* _Task requirements_
Record by record, write out the listing word for word while omitting pictures.
^^^^^^^^
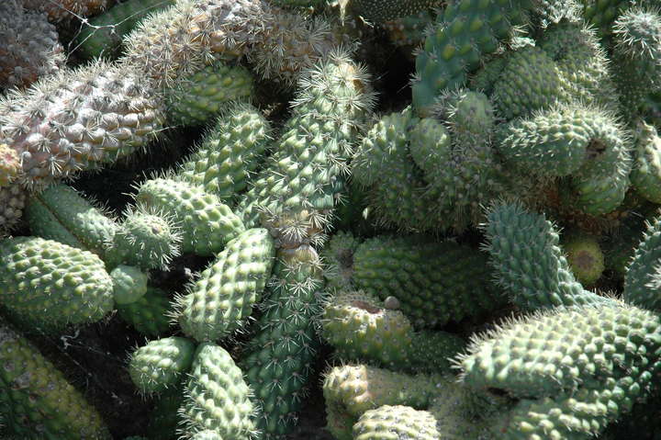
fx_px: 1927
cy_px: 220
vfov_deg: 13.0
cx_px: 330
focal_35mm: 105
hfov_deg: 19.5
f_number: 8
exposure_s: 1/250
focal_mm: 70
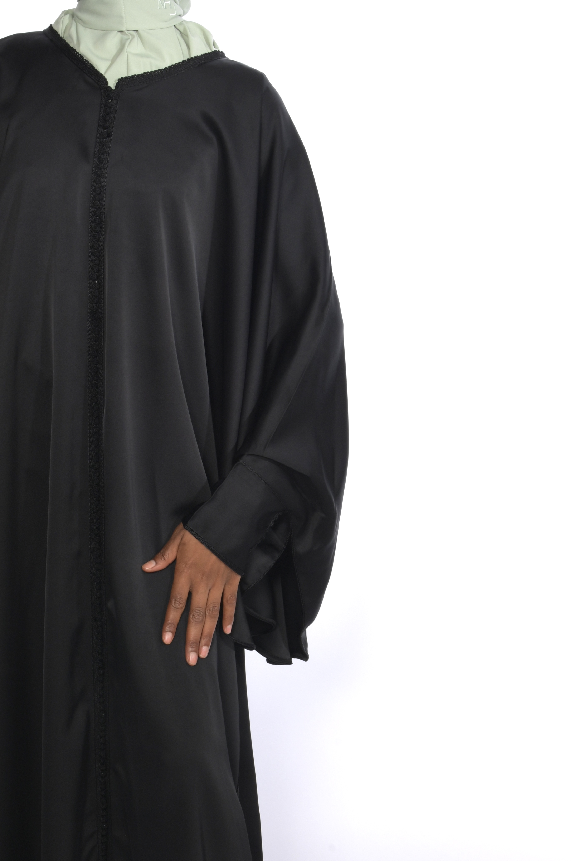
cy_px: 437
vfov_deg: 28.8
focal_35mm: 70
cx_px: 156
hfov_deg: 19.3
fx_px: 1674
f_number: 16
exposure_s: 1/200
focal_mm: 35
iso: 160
^^^^^^^^
* _Written reply_
fx_px: 1927
cy_px: 220
vfov_deg: 13.0
cx_px: 330
focal_35mm: 105
hfov_deg: 19.5
f_number: 8
exposure_s: 1/250
focal_mm: 70
cy_px: 437
vfov_deg: 28.8
focal_35mm: 70
cx_px: 156
hfov_deg: 19.3
fx_px: 1674
f_number: 16
exposure_s: 1/200
focal_mm: 35
iso: 160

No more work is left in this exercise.